Retiring Ember Suave

By: Estelle DeBlois

“The role of style in programming is the same as in literature: It makes for better reading. A great writer doesn’t express herself by putting the spaces before her commas instead of after, or by putting extra spaces inside her parentheses. A great writer will slavishly conform to some rules of style, and that in no way constrains her power to express herself creatively.”

While the writer analogy taken from Douglas Crockford’s much rigid JSLint may hold true for the English language, even something as simple as a space can follow different rules in different parts of the world. For instance, in French, the exclamation point is always preceded by a space.

In the world of code, it matters less whether you are a fan of semi-colons first, or whether you favor tabs over spaces (except that we all know one is right and the other is wrong); what matters is that code style is consistent within a team, and that there is a way to enforce it.

The rise of ember-suave

When my fellow DockYarders and I originally decided to make code style checking a part of our regular Ember CLI development workflow, JSCS was the de facto code style checker. We thus set out to build ember-suave.

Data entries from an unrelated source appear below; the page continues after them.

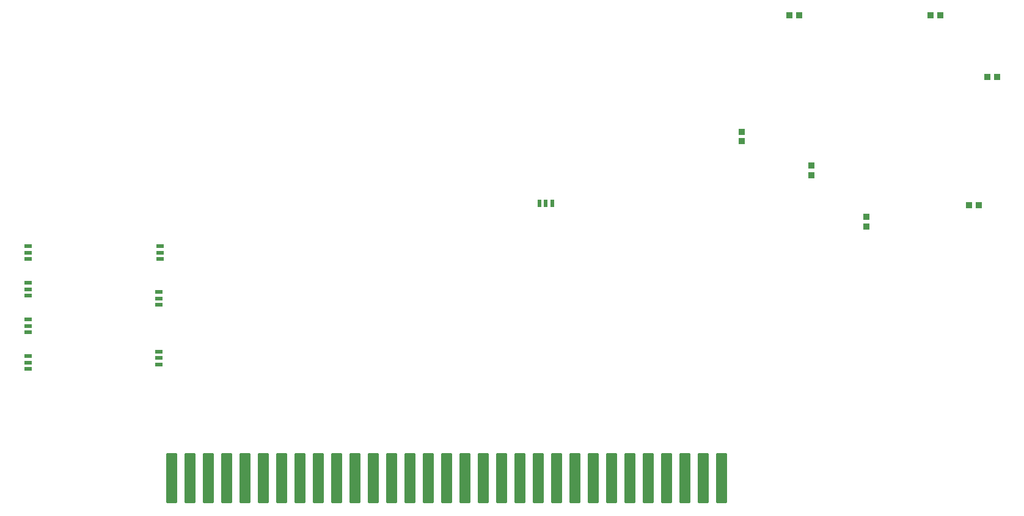
<source format=gbp>
G04 Layer_Color=16770453*
%FSAX24Y24*%
%MOIN*%
G70*
G01*
G75*
%ADD10R,0.0380X0.0335*%
G04:AMPARAMS|DCode=12|XSize=60mil|YSize=275mil|CornerRadius=6mil|HoleSize=0mil|Usage=FLASHONLY|Rotation=0.000|XOffset=0mil|YOffset=0mil|HoleType=Round|Shape=RoundedRectangle|*
%AMROUNDEDRECTD12*
21,1,0.0600,0.2630,0,0,0.0*
21,1,0.0480,0.2750,0,0,0.0*
1,1,0.0120,0.0240,-0.1315*
1,1,0.0120,-0.0240,-0.1315*
1,1,0.0120,-0.0240,0.1315*
1,1,0.0120,0.0240,0.1315*
%
%ADD12ROUNDEDRECTD12*%
%ADD27R,0.0200X0.0400*%
%ADD28R,0.0400X0.0200*%
%ADD29R,0.0335X0.0380*%
D10*
X053000Y025356D02*
D03*
Y024844D02*
D03*
X046200Y030006D02*
D03*
Y029494D02*
D03*
X050000Y027644D02*
D03*
Y028156D02*
D03*
D12*
X042100Y011100D02*
D03*
X041100D02*
D03*
X035100D02*
D03*
X015100D02*
D03*
X016100D02*
D03*
X017100D02*
D03*
X018100D02*
D03*
X019100D02*
D03*
X020100D02*
D03*
X021100D02*
D03*
X022100D02*
D03*
X023100D02*
D03*
X024100D02*
D03*
X025100D02*
D03*
X026100D02*
D03*
X027100D02*
D03*
X028100D02*
D03*
X029100D02*
D03*
X030100D02*
D03*
X031100D02*
D03*
X032100D02*
D03*
X033100D02*
D03*
X034100D02*
D03*
X036100D02*
D03*
X037100D02*
D03*
X038100D02*
D03*
X039100D02*
D03*
X040100D02*
D03*
X043100D02*
D03*
X044100D02*
D03*
X045100D02*
D03*
D27*
X035850Y026100D02*
D03*
X035500D02*
D03*
X035150D02*
D03*
D28*
X007250Y017750D02*
D03*
Y017400D02*
D03*
Y017050D02*
D03*
Y019750D02*
D03*
Y019400D02*
D03*
Y019050D02*
D03*
Y021750D02*
D03*
Y021400D02*
D03*
Y021050D02*
D03*
Y023750D02*
D03*
Y023400D02*
D03*
Y023050D02*
D03*
X014450D02*
D03*
Y023400D02*
D03*
Y023750D02*
D03*
X014400Y017300D02*
D03*
Y017650D02*
D03*
Y018000D02*
D03*
Y020550D02*
D03*
Y020900D02*
D03*
Y021250D02*
D03*
D29*
X048794Y036350D02*
D03*
X049306D02*
D03*
X058594Y026000D02*
D03*
X059106D02*
D03*
X059594Y033000D02*
D03*
X060106D02*
D03*
X057006Y036350D02*
D03*
X056494D02*
D03*
M02*

</source>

The addon used broccoli-jscs internally, but it also shipped with an already configured set of JSCS rules as well as custom rules we had written. We wanted it to be opinionated, something that we could simply drop into any of our Ember CLI projects and start coding against. We wanted to put the S in Suave.

We also made the preset configurable with the hope that it would be usable by anyone outside of DockYard who might be looking for a quick jump start on JSCS, since they would only need to overwrite those rules that do not align with their team’s style guide. It turns out that ember-suave did end up being used across a sizeable number of projects.

For all those folks, I would like to announce at last that we are retiring ember-suave. This means that we will no longer build custom rules for it or enhance it in any way, and that it may just as well find its way into Davy Jones’ Locker, which is where all abandoned DockYard open-source projects go to die.

JSHint, JSCS, and ESLint

JSCS reached end-of-life back in July, three months after joining up with ESLint.

For a bit of history, when JSHint started focusing strictly on functional rules, JSCS emerged as the static analysis tool for all stylistic concerns in JavaScript. This was sometime back in 2013. For the longest time, JSHint and JSCS complemented each other rather well.

Meanwhile, Nicholas Zakas created ESLint as a fully pluggable alternative to JSHint. As ESLint and JSCS matured and grew in popularity, the two projects started overlapping in functionality and goals, so instead of continuing to lead separate ways, they joined up. You can read more about the merge here.

ember-suave returns as an ESLint plugin

Most of the rules from ember-suave, including the custom ones, have been converted to ESLint in a new repo called eslint-plugin-ember-suave.

The biggest difference is that you are no longer looking at an Ember CLI addon. eslint-plugin-ember-suave, as its name implies, is simply an ESLint plugin (the equivalent of a JSCS preset). It’s just a collection of custom rules and their configuration, as well as configuration of additional rules already built into ESLint.

In order to run ESLint with the supplied configuration, you will need to install the ember-cli-eslint addon into your Ember project. It is worth noting that doing so will also uninstall any existing installation of ember-cli-jshint, since it doesn’t make sense to use both linters simultaneously.

The joy of having contributors

Migrating ember-suave over to an ESLint plugin had been a lingering goal for quite some time. I just happened to have limited time to devote to it. To that end, I have contributors to thank, particularly Alex LaFroscia, for spearheading the effort. He rewrote all the JSCS custom rules we had in ember-suave to their ESLint equivalents. Robert Wagner also landed a hand in accelerating the development of the plugin, at a time when I was mostly taking a hands-off stance due to maternity leave. I do appreciate that they motivated me to code every now and then, as much as it was challenging to pair program with a two-month old.